> Document extract
Before the 1887–88 season, Old St Paul's absorbed the Cannon club. Secretary Wilson had been a regular with Old St Paul's even while Cannon was an extant side, and many of Cannon's 1886–87 players, such as Broodbank, Leese, Keeves, and Huntingdon, are found playing for Old St Paul's in 1887–88.

The boosted club was now a regular entrant to the London Senior Cup, and its best run was to the semi-final in 1888–89, where it lost 3–1 to the Royal Arsenal at Plumstead. The following season, it entered the FA Cup qualifying rounds for the only time. The club nearly reached the competition proper, winning through three rounds (including wins over Reading and Luton Town - the tie at Reading being particularly thrilling, the Old Saints going from 2–0 ahead to 3–2 behind in the 88th minute before equalizing in the 90th, and W. Ingram completing his hat-trick in the mutually-agreed extra-time to win the tie).

At the final qualifying stage, a weakened Saints side lost to its neighbour Clapton. Horace Keeves, by now the regular goalkeeper, was unable to play, but was present as a spectator. Two days later he died of congestion of the lungs.

The club's final competitive football came in the 1889–90 Middlesex Senior Cup, with a semi-final replay defeat to the London Caledonians. At the start of the 1890–91 season, the club amalgamated with the City Ramblers club, taking the Ramblers' name.

> Data excerpts
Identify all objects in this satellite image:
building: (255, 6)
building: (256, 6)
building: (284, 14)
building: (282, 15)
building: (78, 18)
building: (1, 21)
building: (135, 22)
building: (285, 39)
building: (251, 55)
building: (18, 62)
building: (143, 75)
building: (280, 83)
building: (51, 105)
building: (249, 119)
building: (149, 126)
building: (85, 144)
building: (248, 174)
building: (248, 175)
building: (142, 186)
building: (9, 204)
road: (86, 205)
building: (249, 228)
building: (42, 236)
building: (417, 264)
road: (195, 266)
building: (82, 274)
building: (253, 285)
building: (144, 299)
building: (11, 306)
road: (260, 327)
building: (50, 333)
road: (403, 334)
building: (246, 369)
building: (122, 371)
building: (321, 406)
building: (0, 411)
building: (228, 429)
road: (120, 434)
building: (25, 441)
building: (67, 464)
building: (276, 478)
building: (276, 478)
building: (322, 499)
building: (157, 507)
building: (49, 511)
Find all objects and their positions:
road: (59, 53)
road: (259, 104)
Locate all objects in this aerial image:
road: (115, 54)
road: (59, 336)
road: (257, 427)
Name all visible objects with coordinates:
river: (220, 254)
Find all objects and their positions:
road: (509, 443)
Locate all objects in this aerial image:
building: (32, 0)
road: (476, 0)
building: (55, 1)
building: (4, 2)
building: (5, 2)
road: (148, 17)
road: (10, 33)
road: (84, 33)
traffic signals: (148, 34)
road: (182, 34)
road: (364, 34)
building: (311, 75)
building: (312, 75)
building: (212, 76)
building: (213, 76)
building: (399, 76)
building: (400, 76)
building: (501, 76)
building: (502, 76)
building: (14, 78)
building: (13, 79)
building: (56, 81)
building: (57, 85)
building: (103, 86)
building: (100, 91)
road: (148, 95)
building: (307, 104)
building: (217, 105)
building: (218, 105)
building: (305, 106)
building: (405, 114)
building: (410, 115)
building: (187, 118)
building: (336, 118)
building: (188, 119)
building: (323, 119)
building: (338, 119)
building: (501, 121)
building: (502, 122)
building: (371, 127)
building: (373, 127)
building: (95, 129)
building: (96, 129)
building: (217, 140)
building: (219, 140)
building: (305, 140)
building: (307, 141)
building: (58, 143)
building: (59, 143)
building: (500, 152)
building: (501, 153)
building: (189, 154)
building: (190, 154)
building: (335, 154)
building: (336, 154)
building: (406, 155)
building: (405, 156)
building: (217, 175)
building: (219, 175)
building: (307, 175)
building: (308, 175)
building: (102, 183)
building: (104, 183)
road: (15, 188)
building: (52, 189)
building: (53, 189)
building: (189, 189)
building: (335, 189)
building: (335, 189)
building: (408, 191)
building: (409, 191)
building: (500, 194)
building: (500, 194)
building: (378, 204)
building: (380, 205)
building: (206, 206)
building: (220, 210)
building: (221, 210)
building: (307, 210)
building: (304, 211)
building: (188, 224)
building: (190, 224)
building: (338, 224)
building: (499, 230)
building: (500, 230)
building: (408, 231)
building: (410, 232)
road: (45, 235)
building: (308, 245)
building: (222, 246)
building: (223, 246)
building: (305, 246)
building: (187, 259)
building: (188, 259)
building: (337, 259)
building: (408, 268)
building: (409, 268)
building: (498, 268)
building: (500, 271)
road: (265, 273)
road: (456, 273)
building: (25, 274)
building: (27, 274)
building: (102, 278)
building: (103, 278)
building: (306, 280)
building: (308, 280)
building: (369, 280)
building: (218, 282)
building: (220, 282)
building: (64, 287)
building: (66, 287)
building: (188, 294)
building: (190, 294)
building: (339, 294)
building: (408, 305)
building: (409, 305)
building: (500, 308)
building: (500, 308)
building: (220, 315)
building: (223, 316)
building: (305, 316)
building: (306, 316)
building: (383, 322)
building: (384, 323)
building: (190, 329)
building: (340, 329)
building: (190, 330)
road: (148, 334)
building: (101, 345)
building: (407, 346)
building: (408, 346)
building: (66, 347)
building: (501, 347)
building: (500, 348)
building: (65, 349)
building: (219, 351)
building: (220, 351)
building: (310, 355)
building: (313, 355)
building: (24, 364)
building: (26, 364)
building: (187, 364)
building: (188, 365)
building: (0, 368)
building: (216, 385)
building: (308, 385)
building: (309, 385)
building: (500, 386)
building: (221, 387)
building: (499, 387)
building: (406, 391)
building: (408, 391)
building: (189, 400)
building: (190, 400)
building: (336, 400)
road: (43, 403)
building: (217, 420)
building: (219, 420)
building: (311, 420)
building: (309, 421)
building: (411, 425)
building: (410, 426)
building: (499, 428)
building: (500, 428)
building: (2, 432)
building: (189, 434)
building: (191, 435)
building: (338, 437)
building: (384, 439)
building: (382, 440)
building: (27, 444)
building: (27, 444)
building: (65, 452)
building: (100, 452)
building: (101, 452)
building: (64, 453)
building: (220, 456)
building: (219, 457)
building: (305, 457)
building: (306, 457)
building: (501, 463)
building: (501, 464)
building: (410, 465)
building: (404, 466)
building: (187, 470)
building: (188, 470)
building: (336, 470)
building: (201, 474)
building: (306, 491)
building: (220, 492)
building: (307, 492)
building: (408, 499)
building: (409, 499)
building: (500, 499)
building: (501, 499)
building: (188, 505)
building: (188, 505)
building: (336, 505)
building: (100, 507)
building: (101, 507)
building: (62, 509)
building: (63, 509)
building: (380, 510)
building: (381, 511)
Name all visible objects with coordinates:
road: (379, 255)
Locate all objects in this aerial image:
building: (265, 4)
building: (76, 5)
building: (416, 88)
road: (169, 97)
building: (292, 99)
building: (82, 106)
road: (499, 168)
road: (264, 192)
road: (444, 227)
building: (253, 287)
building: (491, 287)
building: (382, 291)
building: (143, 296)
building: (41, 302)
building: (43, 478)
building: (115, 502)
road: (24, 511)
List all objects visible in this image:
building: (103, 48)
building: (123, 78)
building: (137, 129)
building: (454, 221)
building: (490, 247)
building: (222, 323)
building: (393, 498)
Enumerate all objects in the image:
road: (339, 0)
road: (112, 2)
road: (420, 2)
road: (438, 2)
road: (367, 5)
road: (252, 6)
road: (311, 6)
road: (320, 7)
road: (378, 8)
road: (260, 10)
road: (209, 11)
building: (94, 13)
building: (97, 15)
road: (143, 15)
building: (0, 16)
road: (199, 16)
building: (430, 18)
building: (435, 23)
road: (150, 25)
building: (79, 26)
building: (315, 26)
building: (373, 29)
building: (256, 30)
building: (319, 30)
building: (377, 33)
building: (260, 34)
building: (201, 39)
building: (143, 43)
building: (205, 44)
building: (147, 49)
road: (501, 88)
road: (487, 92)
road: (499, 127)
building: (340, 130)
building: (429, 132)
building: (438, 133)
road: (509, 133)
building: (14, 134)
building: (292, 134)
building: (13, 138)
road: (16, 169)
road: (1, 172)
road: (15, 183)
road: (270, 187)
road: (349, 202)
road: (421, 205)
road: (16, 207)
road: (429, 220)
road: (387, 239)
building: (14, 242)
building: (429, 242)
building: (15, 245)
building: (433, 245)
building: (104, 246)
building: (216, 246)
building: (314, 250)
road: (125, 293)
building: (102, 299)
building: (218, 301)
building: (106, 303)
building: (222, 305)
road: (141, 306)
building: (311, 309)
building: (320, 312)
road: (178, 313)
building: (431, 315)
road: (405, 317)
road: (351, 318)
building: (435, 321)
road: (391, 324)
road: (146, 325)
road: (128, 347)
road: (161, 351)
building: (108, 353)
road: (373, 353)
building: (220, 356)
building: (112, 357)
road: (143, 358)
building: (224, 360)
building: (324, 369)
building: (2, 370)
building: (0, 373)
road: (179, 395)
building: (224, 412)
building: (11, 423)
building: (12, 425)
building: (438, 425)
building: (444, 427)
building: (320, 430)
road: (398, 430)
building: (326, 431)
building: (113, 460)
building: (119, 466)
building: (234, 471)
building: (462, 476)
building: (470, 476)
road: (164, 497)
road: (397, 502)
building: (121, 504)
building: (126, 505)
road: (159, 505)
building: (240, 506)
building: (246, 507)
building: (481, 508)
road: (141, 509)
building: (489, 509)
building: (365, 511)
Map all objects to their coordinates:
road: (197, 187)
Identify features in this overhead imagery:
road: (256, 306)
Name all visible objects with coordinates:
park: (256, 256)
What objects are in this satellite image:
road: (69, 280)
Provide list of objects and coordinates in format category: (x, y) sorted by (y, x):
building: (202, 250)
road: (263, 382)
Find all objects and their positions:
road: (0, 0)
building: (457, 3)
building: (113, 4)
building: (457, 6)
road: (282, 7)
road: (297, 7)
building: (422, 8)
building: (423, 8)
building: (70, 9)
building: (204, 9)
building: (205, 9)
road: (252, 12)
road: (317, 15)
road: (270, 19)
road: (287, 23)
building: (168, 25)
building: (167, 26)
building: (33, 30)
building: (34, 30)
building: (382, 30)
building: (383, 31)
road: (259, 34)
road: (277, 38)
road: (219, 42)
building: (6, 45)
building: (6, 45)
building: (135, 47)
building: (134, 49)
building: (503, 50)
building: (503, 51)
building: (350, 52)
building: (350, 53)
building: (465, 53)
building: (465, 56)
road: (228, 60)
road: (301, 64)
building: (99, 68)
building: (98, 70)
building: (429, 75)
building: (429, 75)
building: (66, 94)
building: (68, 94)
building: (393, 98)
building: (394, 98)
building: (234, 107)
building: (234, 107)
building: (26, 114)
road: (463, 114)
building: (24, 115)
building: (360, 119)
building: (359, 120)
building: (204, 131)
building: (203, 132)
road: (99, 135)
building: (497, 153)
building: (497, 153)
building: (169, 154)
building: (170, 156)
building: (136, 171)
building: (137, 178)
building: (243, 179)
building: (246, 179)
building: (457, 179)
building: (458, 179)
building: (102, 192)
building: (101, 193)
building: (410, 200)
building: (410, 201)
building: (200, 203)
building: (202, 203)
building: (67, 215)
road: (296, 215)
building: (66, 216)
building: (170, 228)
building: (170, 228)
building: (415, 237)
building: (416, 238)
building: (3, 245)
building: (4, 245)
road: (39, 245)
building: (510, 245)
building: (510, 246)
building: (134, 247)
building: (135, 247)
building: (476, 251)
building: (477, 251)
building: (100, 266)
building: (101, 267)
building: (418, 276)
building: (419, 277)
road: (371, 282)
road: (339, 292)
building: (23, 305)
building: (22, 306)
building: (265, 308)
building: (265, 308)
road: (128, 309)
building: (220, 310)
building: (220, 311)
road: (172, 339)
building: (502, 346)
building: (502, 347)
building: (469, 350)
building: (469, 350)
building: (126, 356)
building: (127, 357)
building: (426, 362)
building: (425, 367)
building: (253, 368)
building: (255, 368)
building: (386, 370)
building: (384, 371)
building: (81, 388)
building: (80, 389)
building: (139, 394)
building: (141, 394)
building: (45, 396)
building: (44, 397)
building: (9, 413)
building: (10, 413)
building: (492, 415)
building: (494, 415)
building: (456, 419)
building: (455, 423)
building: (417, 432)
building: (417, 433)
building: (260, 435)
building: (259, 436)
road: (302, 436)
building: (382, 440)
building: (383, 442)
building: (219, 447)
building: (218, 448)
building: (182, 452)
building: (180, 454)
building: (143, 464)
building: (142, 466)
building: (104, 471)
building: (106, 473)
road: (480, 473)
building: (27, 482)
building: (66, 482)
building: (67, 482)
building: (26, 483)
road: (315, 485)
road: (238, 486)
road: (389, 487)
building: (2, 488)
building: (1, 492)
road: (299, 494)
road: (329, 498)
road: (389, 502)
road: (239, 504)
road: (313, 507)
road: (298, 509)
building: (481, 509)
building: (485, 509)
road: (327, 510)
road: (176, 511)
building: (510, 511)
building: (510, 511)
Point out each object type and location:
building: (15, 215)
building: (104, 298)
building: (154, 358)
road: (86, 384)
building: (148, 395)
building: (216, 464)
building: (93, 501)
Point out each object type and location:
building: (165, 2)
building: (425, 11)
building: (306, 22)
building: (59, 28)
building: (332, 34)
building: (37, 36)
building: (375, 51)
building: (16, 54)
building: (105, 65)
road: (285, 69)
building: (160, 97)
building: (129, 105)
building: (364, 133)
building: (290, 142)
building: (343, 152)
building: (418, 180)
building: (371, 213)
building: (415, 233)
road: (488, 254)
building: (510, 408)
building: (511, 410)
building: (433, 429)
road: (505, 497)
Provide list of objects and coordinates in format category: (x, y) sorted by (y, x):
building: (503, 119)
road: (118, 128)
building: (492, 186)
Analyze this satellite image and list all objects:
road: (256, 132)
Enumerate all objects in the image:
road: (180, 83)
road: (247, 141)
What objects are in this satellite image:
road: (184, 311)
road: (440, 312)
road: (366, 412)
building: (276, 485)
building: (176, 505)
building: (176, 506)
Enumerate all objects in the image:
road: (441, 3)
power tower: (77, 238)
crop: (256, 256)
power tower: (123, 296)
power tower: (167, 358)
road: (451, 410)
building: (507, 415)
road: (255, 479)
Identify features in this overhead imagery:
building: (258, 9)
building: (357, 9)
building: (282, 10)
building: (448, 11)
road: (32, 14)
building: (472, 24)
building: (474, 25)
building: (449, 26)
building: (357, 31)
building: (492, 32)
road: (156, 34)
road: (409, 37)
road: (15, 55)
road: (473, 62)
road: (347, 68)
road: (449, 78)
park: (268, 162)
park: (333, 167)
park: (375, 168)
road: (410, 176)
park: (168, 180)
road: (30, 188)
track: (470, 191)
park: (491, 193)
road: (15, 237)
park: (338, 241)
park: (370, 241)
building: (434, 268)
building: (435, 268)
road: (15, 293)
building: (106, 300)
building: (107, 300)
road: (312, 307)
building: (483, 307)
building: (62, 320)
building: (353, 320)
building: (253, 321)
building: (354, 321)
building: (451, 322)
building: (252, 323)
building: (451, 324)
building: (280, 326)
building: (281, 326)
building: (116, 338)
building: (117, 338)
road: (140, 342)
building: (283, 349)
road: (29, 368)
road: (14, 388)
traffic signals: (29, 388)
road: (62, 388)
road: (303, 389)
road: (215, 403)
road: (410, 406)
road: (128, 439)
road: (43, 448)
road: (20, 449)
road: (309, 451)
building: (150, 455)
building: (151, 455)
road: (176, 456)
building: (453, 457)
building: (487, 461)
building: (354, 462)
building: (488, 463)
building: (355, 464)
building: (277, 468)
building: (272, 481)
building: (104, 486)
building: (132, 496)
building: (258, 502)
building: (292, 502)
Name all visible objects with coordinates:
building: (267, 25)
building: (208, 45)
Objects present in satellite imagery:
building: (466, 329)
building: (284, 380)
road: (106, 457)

> Exercise set
1. Duplicate the passage from the Old St Paul's club history, starting with "At the final" and going on through "of the lungs.".
2. Summarize the Old St Paul's club history in two sentences.

> Task-by-task outputs
1.
At the final qualifying stage, a weakened Saints side lost to its neighbour Clapton. Horace Keeves, by now the regular goalkeeper, was unable to play, but was present as a spectator. Two days later he died of congestion of the lungs.

2. Old St Paul's absorbed the Cannon club before the 1887–88 season, reached the London Senior Cup semi-final in 1888–89, and the following season won through three FA Cup qualifying rounds before losing to Clapton at the final qualifying stage. After a semi-final replay defeat to the London Caledonians in the 1889–90 Middlesex Senior Cup, the club amalgamated with City Ramblers at the start of the 1890–91 season and took the Ramblers' name.